*Data supplied*.
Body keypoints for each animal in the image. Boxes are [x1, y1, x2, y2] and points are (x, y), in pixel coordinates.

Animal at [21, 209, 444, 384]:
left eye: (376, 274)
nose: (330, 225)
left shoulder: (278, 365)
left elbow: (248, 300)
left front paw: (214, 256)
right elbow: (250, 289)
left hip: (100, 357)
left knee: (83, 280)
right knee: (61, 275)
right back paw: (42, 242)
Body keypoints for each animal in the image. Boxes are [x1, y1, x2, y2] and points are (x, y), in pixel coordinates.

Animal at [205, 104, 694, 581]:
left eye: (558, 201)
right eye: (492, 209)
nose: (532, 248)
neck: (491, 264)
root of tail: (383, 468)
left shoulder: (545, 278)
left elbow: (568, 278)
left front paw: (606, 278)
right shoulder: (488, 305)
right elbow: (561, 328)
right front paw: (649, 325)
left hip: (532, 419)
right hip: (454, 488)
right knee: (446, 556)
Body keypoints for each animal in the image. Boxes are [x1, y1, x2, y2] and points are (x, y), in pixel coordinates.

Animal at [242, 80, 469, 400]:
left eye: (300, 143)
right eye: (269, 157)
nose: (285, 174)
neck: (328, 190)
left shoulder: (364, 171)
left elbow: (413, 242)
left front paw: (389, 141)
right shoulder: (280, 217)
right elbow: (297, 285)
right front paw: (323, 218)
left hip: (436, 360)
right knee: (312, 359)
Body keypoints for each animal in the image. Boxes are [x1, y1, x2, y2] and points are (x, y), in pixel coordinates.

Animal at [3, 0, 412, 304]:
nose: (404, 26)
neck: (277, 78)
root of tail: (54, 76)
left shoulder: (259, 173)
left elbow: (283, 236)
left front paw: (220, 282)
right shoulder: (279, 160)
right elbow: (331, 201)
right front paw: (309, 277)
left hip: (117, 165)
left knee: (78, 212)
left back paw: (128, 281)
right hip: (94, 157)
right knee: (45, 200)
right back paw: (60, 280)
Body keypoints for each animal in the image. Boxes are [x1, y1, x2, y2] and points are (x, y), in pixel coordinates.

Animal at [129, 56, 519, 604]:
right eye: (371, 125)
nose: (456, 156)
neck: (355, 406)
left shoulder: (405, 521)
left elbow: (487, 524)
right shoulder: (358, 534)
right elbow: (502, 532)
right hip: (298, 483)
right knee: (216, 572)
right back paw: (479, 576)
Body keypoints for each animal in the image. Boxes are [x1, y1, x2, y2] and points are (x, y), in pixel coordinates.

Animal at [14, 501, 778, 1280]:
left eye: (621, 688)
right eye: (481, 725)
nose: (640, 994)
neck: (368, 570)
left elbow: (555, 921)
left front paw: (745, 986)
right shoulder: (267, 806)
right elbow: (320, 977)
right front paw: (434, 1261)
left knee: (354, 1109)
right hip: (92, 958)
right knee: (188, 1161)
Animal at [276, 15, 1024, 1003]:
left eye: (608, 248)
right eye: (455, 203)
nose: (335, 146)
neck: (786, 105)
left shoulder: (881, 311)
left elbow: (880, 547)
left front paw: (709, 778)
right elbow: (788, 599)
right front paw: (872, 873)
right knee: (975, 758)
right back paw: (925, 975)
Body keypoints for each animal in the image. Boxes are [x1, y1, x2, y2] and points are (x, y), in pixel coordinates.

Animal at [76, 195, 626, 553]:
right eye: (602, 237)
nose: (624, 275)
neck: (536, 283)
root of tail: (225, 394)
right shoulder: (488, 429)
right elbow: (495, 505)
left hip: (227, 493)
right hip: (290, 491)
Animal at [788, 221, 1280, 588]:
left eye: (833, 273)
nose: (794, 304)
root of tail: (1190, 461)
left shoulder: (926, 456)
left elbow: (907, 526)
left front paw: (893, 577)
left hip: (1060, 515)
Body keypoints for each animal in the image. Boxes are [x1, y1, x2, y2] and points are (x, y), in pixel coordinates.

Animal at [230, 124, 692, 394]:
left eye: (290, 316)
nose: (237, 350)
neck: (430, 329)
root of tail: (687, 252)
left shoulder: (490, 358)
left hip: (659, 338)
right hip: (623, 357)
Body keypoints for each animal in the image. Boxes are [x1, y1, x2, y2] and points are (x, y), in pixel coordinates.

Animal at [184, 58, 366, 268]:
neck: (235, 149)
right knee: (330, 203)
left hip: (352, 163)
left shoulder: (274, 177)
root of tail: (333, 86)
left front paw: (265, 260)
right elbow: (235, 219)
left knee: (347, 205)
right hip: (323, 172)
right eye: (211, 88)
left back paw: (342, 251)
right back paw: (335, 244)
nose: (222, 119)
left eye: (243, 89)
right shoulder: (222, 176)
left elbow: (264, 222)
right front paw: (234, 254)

*How to complete this task*.
The answer should be the entries, given again without a single difference.

*Solved problem*.
Body keypoints for each animal in the image. Boxes are [x1, y1, x2, y2] and points are (x, y), in pixel coordinates.

Animal at [21, 209, 444, 384]:
left eye: (376, 274)
nose: (330, 225)
left shoulder: (278, 365)
left elbow: (248, 300)
left front paw: (214, 256)
right elbow: (250, 289)
left hip: (100, 357)
left knee: (83, 280)
right knee: (61, 275)
right back paw: (42, 242)
Body keypoints for each animal in the image. Boxes are [x1, y1, x2, y2] and points are (x, y), in pixel coordinates.

Animal at [205, 104, 694, 581]:
left eye: (558, 201)
right eye: (492, 209)
nose: (532, 248)
neck: (491, 264)
root of tail: (383, 468)
left shoulder: (545, 278)
left elbow: (568, 278)
left front paw: (606, 278)
right shoulder: (488, 305)
right elbow: (561, 328)
right front paw: (649, 325)
left hip: (532, 419)
right hip: (454, 488)
right knee: (446, 556)
Body keypoints for each animal in the image. Boxes are [x1, y1, x2, y2] and points are (x, y), in pixel coordinates.

Animal at [242, 80, 469, 400]:
left eye: (300, 143)
right eye: (269, 157)
nose: (285, 174)
neck: (328, 190)
left shoulder: (364, 171)
left elbow: (413, 242)
left front paw: (389, 141)
right shoulder: (280, 217)
right elbow: (297, 285)
right front paw: (323, 218)
left hip: (436, 360)
right knee: (312, 359)
Body keypoints for each animal in the image. Boxes are [x1, y1, x2, y2] and points are (x, y), in pixel coordinates.

Animal at [3, 0, 412, 304]:
nose: (404, 26)
neck: (277, 78)
root of tail: (54, 76)
left shoulder: (259, 173)
left elbow: (283, 236)
left front paw: (220, 282)
right shoulder: (279, 160)
right elbow: (331, 201)
right front paw: (309, 277)
left hip: (117, 165)
left knee: (78, 212)
left back paw: (128, 281)
right hip: (94, 157)
right knee: (45, 200)
right back paw: (60, 280)
Body keypoints for each animal in the image. Boxes are [x1, y1, x2, y2] and points are (x, y), in pixel coordinates.

Animal at [129, 56, 519, 604]:
right eye: (371, 125)
nose: (456, 156)
neck: (355, 406)
left shoulder: (405, 521)
left elbow: (487, 524)
right shoulder: (358, 534)
right elbow: (502, 532)
right hip: (298, 483)
right knee: (216, 572)
right back paw: (479, 576)
Body keypoints for each animal in the image. Boxes are [x1, y1, x2, y2] and points are (x, y), in pixel coordinates.

Animal at [14, 501, 778, 1280]:
left eye: (621, 688)
right eye: (481, 725)
nose: (640, 994)
neck: (368, 570)
left elbow: (555, 921)
left front paw: (745, 986)
right shoulder: (267, 806)
right elbow: (320, 977)
right front paw: (434, 1261)
left knee: (354, 1109)
right hip: (92, 958)
right knee: (188, 1161)
Animal at [276, 15, 1024, 1003]:
left eye: (608, 248)
right eye: (455, 203)
nose: (335, 146)
neck: (786, 105)
left shoulder: (881, 311)
left elbow: (880, 547)
left front paw: (709, 778)
right elbow: (788, 599)
right front paw: (872, 873)
right knee: (975, 758)
right back paw: (925, 975)
Body keypoints for each animal in the image. Boxes are [x1, y1, x2, y2] and points are (x, y), in pixel coordinates.

Animal at [76, 195, 626, 553]:
right eye: (602, 237)
nose: (624, 275)
neck: (536, 283)
root of tail: (225, 394)
right shoulder: (488, 429)
right elbow: (495, 505)
left hip: (227, 493)
right hip: (290, 491)
Animal at [788, 221, 1280, 588]:
left eye: (833, 273)
nose: (794, 304)
root of tail: (1190, 461)
left shoulder: (926, 456)
left elbow: (907, 526)
left front paw: (893, 577)
left hip: (1060, 515)
Body keypoints for each animal in the image. Boxes are [x1, y1, x2, y2] and points are (x, y), in pixel coordinates.

Animal at [230, 124, 692, 394]:
left eye: (290, 316)
nose: (237, 350)
neck: (430, 329)
root of tail: (687, 252)
left shoulder: (490, 358)
left hip: (659, 338)
right hip: (623, 357)
Body keypoints for each animal in the image. Boxes are [x1, y1, x2, y2] and points are (x, y), in pixel coordinates.

Animal at [184, 58, 366, 268]:
neck: (235, 149)
right knee: (330, 203)
left hip: (352, 163)
left shoulder: (274, 177)
root of tail: (333, 86)
left front paw: (265, 260)
right elbow: (235, 219)
left knee: (347, 205)
right hip: (323, 172)
right eye: (211, 88)
left back paw: (342, 251)
right back paw: (335, 244)
nose: (222, 119)
left eye: (243, 89)
right shoulder: (222, 176)
left elbow: (264, 222)
right front paw: (234, 254)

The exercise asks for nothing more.